HATTIE: (Voiceover while we see Daniel Walker playing the piano in his Santa Monica studio.) What you hear is thought translated. It is real. It has value. To learn how we small business owners can protect our intellectual property in this digital world, we talked with composer Daniel Walker and publisher Bob Tarcea. We went to MacroVision in Silicon Valley and to Microsoft in Redmond and to the law firm of Mitchell, Silberberg and Knupp in Los Angeles.

GEORGE BORKOWSKI: Intellectual property is essentially intangible creativity.

MARK LITVACK: Be it software, be it movies, be it games, music, it drives this economy.

GEORGE: Fundamentally it really is a creative impulse or a creative idea that's manifested somehow and once it's manifested then as you identify, the challenge of protecting it is what becomes important.

MAGGIE SANCHEZ: It's huge. Software piracy in particular -- about 35% of software installed on PCs worldwide is pirated.

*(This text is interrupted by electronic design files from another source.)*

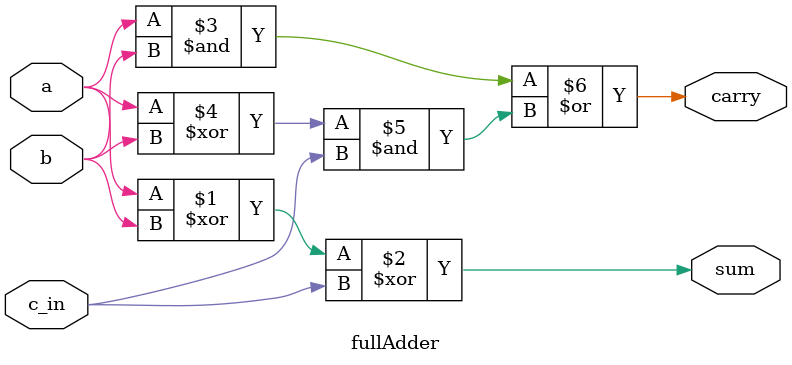
<source format=v>
`timescale 1ns / 1ps
module fullAdder(
    input a,
    input b,
    input c_in,
    output sum,
    output carry
    );
	 assign sum = (a^b^c_in);
	 assign carry = (a&b)|((a^b)&c_in);


endmodule

</source>
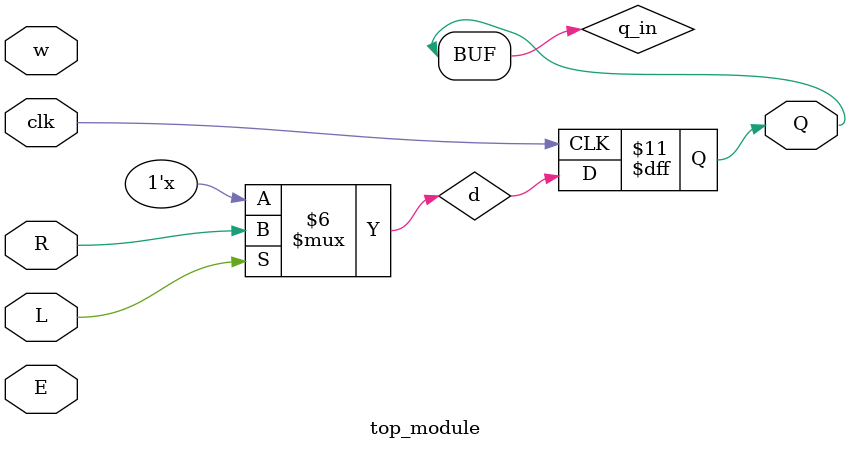
<source format=v>
module top_module (
    input clk,
    input w, R, E, L,
    output Q
);

    wire q_in, m_temp, d;
    assign q_in = Q;
 
    always@(*) begin
        if(E == 0)
           m_temp <= q_in;
        else 
           m_temp <= w;
          
        if(L == 0)
            d <= m_temp;
        else
            d <= R;
    end
    
    
    always@(posedge clk) begin
    	Q <= d;
    end
endmodule

</source>
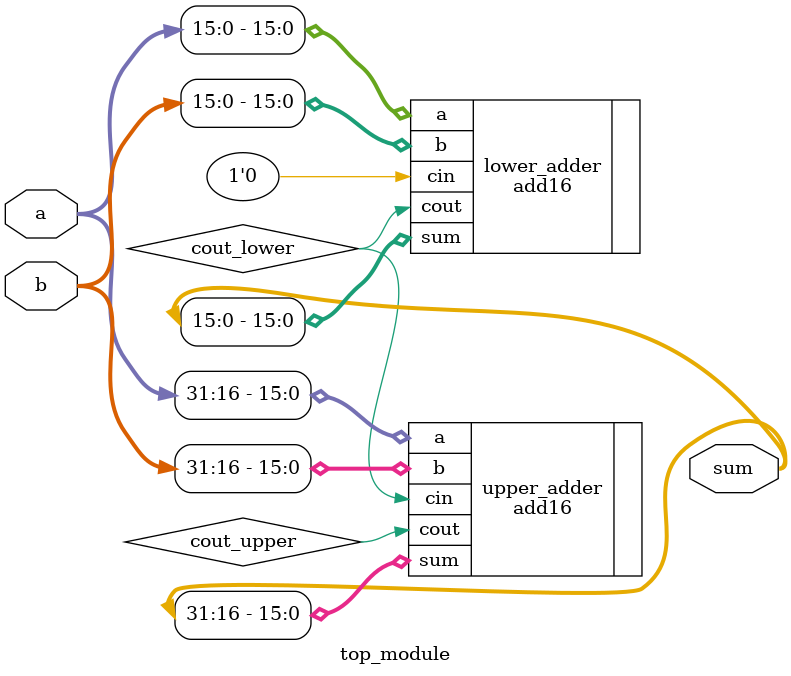
<source format=v>
module top_module (
    input [31:0] a,
    input [31:0] b,
    output [31:0] sum
);
    wire cout_lower, cout_upper;
    
    add16 lower_adder (
        .a(a[15:0]),
        .b(b[15:0]),
        .cin(1'b0),
        .sum(sum[15:0]),
        .cout(cout_lower)
    );

    add16 upper_adder (
        .a(a[31:16]),
        .b(b[31:16]),
        .cin(cout_lower),
        .sum(sum[31:16]),
        .cout(cout_upper)
    );
endmodule
</source>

DANIEL WALKER: But the way that I protect myself is I don't put enough of it on there to be of use to anyone.

GEORGE: It's a real place with real problems. Similar problems to the ones you have in the physical world.

BOB TARCEA: And if you get into litigation the numbers are staggering.

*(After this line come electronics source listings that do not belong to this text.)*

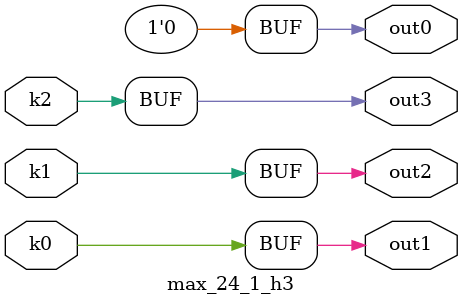
<source format=v>
module max_24_1(pi0, pi1, pi2, pi3, pi4, pi5, pi6, pi7, pi8, po0, po1, po2, po3);
input pi0, pi1, pi2, pi3, pi4, pi5, pi6, pi7, pi8;
output po0, po1, po2, po3;
wire k0, k1, k2;
max_24_1_w3 DUT1 (pi0, pi1, pi2, pi3, pi4, pi5, pi6, pi7, pi8, k0, k1, k2);
max_24_1_h3 DUT2 (k0, k1, k2, po0, po1, po2, po3);
endmodule

module max_24_1_w3(in8, in7, in6, in5, in4, in3, in2, in1, in0, k2, k1, k0);
input in8, in7, in6, in5, in4, in3, in2, in1, in0;
output k2, k1, k0;
assign k0 =   in0 ? ~in6 : ~in3;
assign k1 =   in0 ? ~in8 : ~in5;
assign k2 =   ~in1 & ((((~in8 & (in5 | in2)) | (in5 & in2)) & (~in6 | in3) & (~in7 | in4)) | (~in7 & in4 & (~in6 | in3)) | (~in6 & in3));
endmodule

module max_24_1_h3(k2, k1, k0, out3, out2, out1, out0);
input k2, k1, k0;
output out3, out2, out1, out0;
assign out0 = 0;
assign out1 = k0;
assign out2 = k1;
assign out3 = k2;
endmodule

</source>
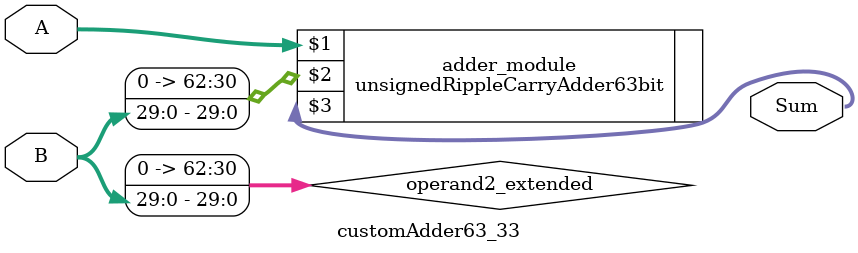
<source format=v>
module customAdder63_33(
                        input [62 : 0] A,
                        input [29 : 0] B,
                        
                        output [63 : 0] Sum
                );

        wire [62 : 0] operand2_extended;
        
        assign operand2_extended =  {33'b0, B};
        
        unsignedRippleCarryAdder63bit adder_module(
            A,
            operand2_extended,
            Sum
        );
        
        endmodule
        
</source>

STEVE WEINSTEIN: Everybody is facing large problems right now. All of the industries are under siege.

MARK: The copyright idea is in the constitution. We took the idea originally from England but the framers of the constitution early on recognized the importance of copyright. It's a right given to Congress. They understood to encourage people to create intellectual property you have to protect that property.

HATTIE: (Voiceover) And in the digital world, it is almost impossible. Millions of small business owners are delivering goods and services via DVD or the web which makes us vulnerable to thieves. Mark Litvack came to Mitchell, Silberberg and Knupp from the Motion Picture Association.

MARK: In the old days, talking about tapes, it took two hours to make a pirate copy of a tape because it was taped in. real time. So you would hook up a machine and you would go two hours. Today in the digital world I can stamp out thousands and thousands of identical originals to a movie, to software, to a game and flood a market, pirate wise, before a legitimate market can even develop.

In 1998 at the MPA we had a raid in Hong Kong of 24 million discs. The scope of that--in this country we'd pick up a couple of hundred thousand pirate tapes a year. 24 million disks in one raid was astronomical. It showed us how far ahead the pirates were getting in their ability to replicate millions of discs so quickly, so cheaply. This was something we were going to have to deal with.